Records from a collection
'''

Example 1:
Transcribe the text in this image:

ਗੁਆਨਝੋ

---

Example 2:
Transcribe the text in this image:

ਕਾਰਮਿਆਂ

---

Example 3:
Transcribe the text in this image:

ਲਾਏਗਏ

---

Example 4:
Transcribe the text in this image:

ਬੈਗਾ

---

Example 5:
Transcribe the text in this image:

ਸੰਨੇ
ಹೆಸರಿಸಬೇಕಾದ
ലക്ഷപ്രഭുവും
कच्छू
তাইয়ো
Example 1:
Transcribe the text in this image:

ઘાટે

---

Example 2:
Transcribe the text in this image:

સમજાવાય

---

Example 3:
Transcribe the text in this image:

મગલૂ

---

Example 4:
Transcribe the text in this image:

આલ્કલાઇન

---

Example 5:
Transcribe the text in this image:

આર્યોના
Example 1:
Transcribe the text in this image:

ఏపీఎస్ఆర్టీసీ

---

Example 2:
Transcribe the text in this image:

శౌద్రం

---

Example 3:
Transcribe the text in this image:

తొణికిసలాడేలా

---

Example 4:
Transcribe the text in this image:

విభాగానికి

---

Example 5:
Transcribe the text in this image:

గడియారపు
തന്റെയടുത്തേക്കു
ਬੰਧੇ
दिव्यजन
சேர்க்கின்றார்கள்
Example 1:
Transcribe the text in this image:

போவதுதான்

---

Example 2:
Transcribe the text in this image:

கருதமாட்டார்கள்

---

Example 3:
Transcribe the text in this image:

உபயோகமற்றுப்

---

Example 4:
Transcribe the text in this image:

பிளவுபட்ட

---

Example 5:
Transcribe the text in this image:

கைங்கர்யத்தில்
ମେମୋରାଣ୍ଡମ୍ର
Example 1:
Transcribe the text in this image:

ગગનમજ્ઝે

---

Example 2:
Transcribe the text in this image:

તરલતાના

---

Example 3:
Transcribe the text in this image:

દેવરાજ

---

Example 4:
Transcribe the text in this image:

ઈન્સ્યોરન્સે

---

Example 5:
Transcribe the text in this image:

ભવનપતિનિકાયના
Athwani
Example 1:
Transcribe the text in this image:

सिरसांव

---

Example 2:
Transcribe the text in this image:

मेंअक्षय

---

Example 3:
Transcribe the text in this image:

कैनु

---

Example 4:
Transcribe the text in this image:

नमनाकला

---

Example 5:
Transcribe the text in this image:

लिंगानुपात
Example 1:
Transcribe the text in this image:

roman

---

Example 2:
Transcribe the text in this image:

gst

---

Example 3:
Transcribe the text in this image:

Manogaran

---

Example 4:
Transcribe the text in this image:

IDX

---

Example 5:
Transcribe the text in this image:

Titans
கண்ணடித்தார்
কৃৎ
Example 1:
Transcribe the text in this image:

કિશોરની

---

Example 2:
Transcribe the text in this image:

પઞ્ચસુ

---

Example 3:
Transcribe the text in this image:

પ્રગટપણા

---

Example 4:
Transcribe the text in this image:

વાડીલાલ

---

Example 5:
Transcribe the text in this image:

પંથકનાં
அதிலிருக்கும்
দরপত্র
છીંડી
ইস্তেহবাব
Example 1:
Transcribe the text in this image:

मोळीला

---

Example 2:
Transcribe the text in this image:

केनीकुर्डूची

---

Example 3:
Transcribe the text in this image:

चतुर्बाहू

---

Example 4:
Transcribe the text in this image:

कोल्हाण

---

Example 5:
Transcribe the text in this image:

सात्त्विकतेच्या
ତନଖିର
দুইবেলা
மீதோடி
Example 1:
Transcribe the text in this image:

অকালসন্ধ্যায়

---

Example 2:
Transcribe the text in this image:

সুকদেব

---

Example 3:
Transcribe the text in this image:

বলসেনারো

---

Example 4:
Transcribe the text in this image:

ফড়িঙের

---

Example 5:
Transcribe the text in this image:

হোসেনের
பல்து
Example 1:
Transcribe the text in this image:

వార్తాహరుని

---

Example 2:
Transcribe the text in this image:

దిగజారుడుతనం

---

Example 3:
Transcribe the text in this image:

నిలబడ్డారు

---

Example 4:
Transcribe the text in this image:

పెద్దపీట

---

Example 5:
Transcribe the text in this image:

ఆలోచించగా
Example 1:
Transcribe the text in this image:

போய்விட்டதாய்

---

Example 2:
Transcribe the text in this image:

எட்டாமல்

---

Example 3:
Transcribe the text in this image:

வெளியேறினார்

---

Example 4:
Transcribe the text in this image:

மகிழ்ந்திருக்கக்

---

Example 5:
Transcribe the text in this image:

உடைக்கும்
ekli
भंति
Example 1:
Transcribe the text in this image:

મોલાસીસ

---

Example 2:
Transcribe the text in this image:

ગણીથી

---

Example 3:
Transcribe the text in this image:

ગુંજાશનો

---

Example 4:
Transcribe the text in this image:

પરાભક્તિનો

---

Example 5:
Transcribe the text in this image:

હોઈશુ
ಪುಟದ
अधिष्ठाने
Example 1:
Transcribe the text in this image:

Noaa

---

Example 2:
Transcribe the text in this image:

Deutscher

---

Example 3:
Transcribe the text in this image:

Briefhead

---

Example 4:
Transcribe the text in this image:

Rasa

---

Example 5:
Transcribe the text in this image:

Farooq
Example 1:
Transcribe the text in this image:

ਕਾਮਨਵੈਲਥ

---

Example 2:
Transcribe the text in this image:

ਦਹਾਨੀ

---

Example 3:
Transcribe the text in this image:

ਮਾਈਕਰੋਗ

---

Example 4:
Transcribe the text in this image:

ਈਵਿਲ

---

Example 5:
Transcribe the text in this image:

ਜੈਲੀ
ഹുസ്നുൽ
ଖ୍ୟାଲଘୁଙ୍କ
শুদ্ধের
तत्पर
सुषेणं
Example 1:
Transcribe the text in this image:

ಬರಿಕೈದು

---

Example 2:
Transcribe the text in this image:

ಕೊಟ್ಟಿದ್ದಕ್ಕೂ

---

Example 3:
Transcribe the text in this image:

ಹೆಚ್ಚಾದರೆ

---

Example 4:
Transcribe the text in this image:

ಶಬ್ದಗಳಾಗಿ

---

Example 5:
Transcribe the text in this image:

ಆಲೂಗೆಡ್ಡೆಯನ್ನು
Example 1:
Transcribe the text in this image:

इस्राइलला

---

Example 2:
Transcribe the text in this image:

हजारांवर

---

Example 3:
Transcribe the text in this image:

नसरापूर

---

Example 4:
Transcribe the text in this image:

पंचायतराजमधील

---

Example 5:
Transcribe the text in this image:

'''

* [Exercise goal]:
From the first line to the last, write out the data exactly.

* [Answer for the task]:
Example 1:
Transcribe the text in this image:

ਗੁਆਨਝੋ

---

Example 2:
Transcribe the text in this image:

ਕਾਰਮਿਆਂ

---

Example 3:
Transcribe the text in this image:

ਲਾਏਗਏ

---

Example 4:
Transcribe the text in this image:

ਬੈਗਾ

---

Example 5:
Transcribe the text in this image:

ਸੰਨੇ
ಹೆಸರಿಸಬೇಕಾದ
ലക്ഷപ്രഭുവും
कच्छू
তাইয়ো
Example 1:
Transcribe the text in this image:

ઘાટે

---

Example 2:
Transcribe the text in this image:

સમજાવાય

---

Example 3:
Transcribe the text in this image:

મગલૂ

---

Example 4:
Transcribe the text in this image:

આલ્કલાઇન

---

Example 5:
Transcribe the text in this image:

આર્યોના
Example 1:
Transcribe the text in this image:

ఏపీఎస్ఆర్టీసీ

---

Example 2:
Transcribe the text in this image:

శౌద్రం

---

Example 3:
Transcribe the text in this image:

తొణికిసలాడేలా

---

Example 4:
Transcribe the text in this image:

విభాగానికి

---

Example 5:
Transcribe the text in this image:

గడియారపు
തന്റെയടുത്തേക്കു
ਬੰਧੇ
दिव्यजन
சேர்க்கின்றார்கள்
Example 1:
Transcribe the text in this image:

போவதுதான்

---

Example 2:
Transcribe the text in this image:

கருதமாட்டார்கள்

---

Example 3:
Transcribe the text in this image:

உபயோகமற்றுப்

---

Example 4:
Transcribe the text in this image:

பிளவுபட்ட

---

Example 5:
Transcribe the text in this image:

கைங்கர்யத்தில்
ମେମୋରାଣ୍ଡମ୍ର
Example 1:
Transcribe the text in this image:

ગગનમજ્ઝે

---

Example 2:
Transcribe the text in this image:

તરલતાના

---

Example 3:
Transcribe the text in this image:

દેવરાજ

---

Example 4:
Transcribe the text in this image:

ઈન્સ્યોરન્સે

---

Example 5:
Transcribe the text in this image:

ભવનપતિનિકાયના
Athwani
Example 1:
Transcribe the text in this image:

सिरसांव

---

Example 2:
Transcribe the text in this image:

मेंअक्षय

---

Example 3:
Transcribe the text in this image:

कैनु

---

Example 4:
Transcribe the text in this image:

नमनाकला

---

Example 5:
Transcribe the text in this image:

लिंगानुपात
Example 1:
Transcribe the text in this image:

roman

---

Example 2:
Transcribe the text in this image:

gst

---

Example 3:
Transcribe the text in this image:

Manogaran

---

Example 4:
Transcribe the text in this image:

IDX

---

Example 5:
Transcribe the text in this image:

Titans
கண்ணடித்தார்
কৃৎ
Example 1:
Transcribe the text in this image:

કિશોરની

---

Example 2:
Transcribe the text in this image:

પઞ્ચસુ

---

Example 3:
Transcribe the text in this image:

પ્રગટપણા

---

Example 4:
Transcribe the text in this image:

વાડીલાલ

---

Example 5:
Transcribe the text in this image:

પંથકનાં
அதிலிருக்கும்
দরপত্র
છીંડી
ইস্তেহবাব
Example 1:
Transcribe the text in this image:

मोळीला

---

Example 2:
Transcribe the text in this image:

केनीकुर्डूची

---

Example 3:
Transcribe the text in this image:

चतुर्बाहू

---

Example 4:
Transcribe the text in this image:

कोल्हाण

---

Example 5:
Transcribe the text in this image:

सात्त्विकतेच्या
ତନଖିର
দুইবেলা
மீதோடி
Example 1:
Transcribe the text in this image:

অকালসন্ধ্যায়

---

Example 2:
Transcribe the text in this image:

সুকদেব

---

Example 3:
Transcribe the text in this image:

বলসেনারো

---

Example 4:
Transcribe the text in this image:

ফড়িঙের

---

Example 5:
Transcribe the text in this image:

হোসেনের
பல்து
Example 1:
Transcribe the text in this image:

వార్తాహరుని

---

Example 2:
Transcribe the text in this image:

దిగజారుడుతనం

---

Example 3:
Transcribe the text in this image:

నిలబడ్డారు

---

Example 4:
Transcribe the text in this image:

పెద్దపీట

---

Example 5:
Transcribe the text in this image:

ఆలోచించగా
Example 1:
Transcribe the text in this image:

போய்விட்டதாய்

---

Example 2:
Transcribe the text in this image:

எட்டாமல்

---

Example 3:
Transcribe the text in this image:

வெளியேறினார்

---

Example 4:
Transcribe the text in this image:

மகிழ்ந்திருக்கக்

---

Example 5:
Transcribe the text in this image:

உடைக்கும்
ekli
भंति
Example 1:
Transcribe the text in this image:

મોલાસીસ

---

Example 2:
Transcribe the text in this image:

ગણીથી

---

Example 3:
Transcribe the text in this image:

ગુંજાશનો

---

Example 4:
Transcribe the text in this image:

પરાભક્તિનો

---

Example 5:
Transcribe the text in this image:

હોઈશુ
ಪುಟದ
अधिष्ठाने
Example 1:
Transcribe the text in this image:

Noaa

---

Example 2:
Transcribe the text in this image:

Deutscher

---

Example 3:
Transcribe the text in this image:

Briefhead

---

Example 4:
Transcribe the text in this image:

Rasa

---

Example 5:
Transcribe the text in this image:

Farooq
Example 1:
Transcribe the text in this image:

ਕਾਮਨਵੈਲਥ

---

Example 2:
Transcribe the text in this image:

ਦਹਾਨੀ

---

Example 3:
Transcribe the text in this image:

ਮਾਈਕਰੋਗ

---

Example 4:
Transcribe the text in this image:

ਈਵਿਲ

---

Example 5:
Transcribe the text in this image:

ਜੈਲੀ
ഹുസ്നുൽ
ଖ୍ୟାଲଘୁଙ୍କ
শুদ্ধের
तत्पर
सुषेणं
Example 1:
Transcribe the text in this image:

ಬರಿಕೈದು

---

Example 2:
Transcribe the text in this image:

ಕೊಟ್ಟಿದ್ದಕ್ಕೂ

---

Example 3:
Transcribe the text in this image:

ಹೆಚ್ಚಾದರೆ

---

Example 4:
Transcribe the text in this image:

ಶಬ್ದಗಳಾಗಿ

---

Example 5:
Transcribe the text in this image:

ಆಲೂಗೆಡ್ಡೆಯನ್ನು
Example 1:
Transcribe the text in this image:

इस्राइलला

---

Example 2:
Transcribe the text in this image:

हजारांवर

---

Example 3:
Transcribe the text in this image:

नसरापूर

---

Example 4:
Transcribe the text in this image:

पंचायतराजमधील

---

Example 5:
Transcribe the text in this image:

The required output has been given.